O Atlas mostra ainda que a redução foi ainda maior entre os jovens de 15 a 29 anos: menos 24,5%. Um alívio. Mas também um espelho — de quem são as vítimas, de onde caem os corpos, de como o Estado trata a juventude negra e periférica que, por muito tempo, foi estatística silenciosa.
Dizer que a violência diminuiu é uma coisa. Dizer que o povo se sente mais seguro é outra. Essa distância entre o dado e a vida real precisa ser encarada. Afinal, qual bairro da Grande Natal hoje permite que uma mãe durma tranquila sabendo que o filho pode voltar da escola depois das sete da noite?
Um número, muitos silêncios
Quando o Rio Grande do Norte figurava no topo da lista dos estados mais violentos do Brasil, o noticiário reagia com manchetes. O poder público, com promessas. A população, com medo. Agora que o estado lidera um ranking positivo, a reação é quase tímida.
É como se a gente não soubesse reagir à melhora. Desacostumados com boas notícias, passamos a desconfiar delas. E com razão.
Sim, o número caiu. Mas a violência não desapareceu — ela se reorganizou. A letalidade recuou, mas o medo continua alto. O tráfico, por exemplo, não saiu da periferia. Apenas se adaptou… se impôs com outra tática. E as facções hoje dominam pelo controle social. A lógica deles agora é a gestão do território.

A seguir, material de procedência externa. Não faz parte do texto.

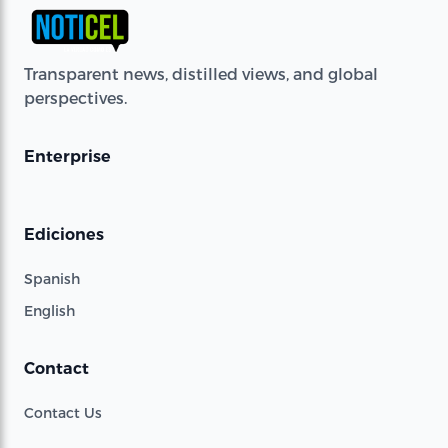
Transparent news, distilled views, and global
perspectives.
Enterprise
Ediciones
Spanish
English
Contact
Contact Us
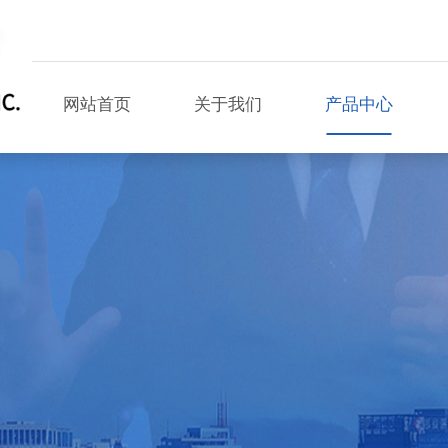
网站首页
关于我们
产品中心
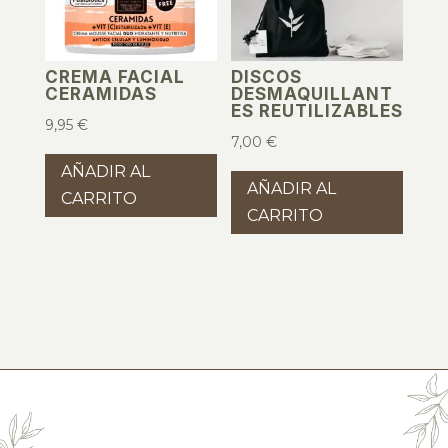
CREMA FACIAL
DISCOS
CERAMIDAS
DESMAQUILLANT
ES REUTILIZABLES
9,95
€
7,00
€
AÑADIR AL
AÑADIR AL
CARRITO
CARRITO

A sensação de segurança não se resume a menos mortes. Ela depende de iluminação pública, escola funcionando (de forma integral, se possível), posto de saúde atendendo, patrulha de verdade, e não só viatura em alta velocidade às duas da manhã.
O dado é real. A dúvida também.
Não se trata de negar a conquista. 212 vidas poupadas em um ano é um número gigante. Talvez o maior da década. É mais do que estatística: são mães que não choraram, enterros que não aconteceram, histórias que seguiram.
Mas é preciso entender o que permitiu essa virada. Foi estratégia? Investimento? Foi a sorte de um ano com menos confrontos entre facções? Foi ação governamental ou retração do crime por motivos próprios? Sem essa resposta, não há segurança — só pausa.
E mais: a redução dos homicídios não significa que o Rio Grande do Norte está seguro. Ele continua entre os mais violentos do país.
Onde o Estado não chegou, o medo ficou
A melhora é uma linha no gráfico. Mas o medo ainda é rotina em Felipe Camarão, Cidade Nova, Mãe Luiza, Nova Natal, Pajuçara, Soledade, Dix-Sept Rosado. Basta conversar com quem mora ali. O Estado aparece com números, mas não com presença contínua. E a ausência de presença abre espaço para o poder paralelo.
A paz, para existir, precisa ser sentida. E o potiguar comum ainda não caminha tranquilo à noite. Ainda ensina o filho a evitar certos caminhos. Ainda manda áudio quando chega em casa. Ainda reza ao passar por uma blitz.
Então, que a redução seja comemorada, sim. Mas com o pé no chão.
Não é hora de campanha, nem de propaganda institucional. É hora de transformar dado em política. E, mais que isso, de entender que segurança não se constrói apenas com armas — mas com escolas, saúde, dignidade e oportunidade real.
O Rio Grande do Norte precisa, mais do que nunca, fazer dessa estatística uma virada de chave. Porque, se o número baixou, mas a paz não chegou, então ainda não vencemos.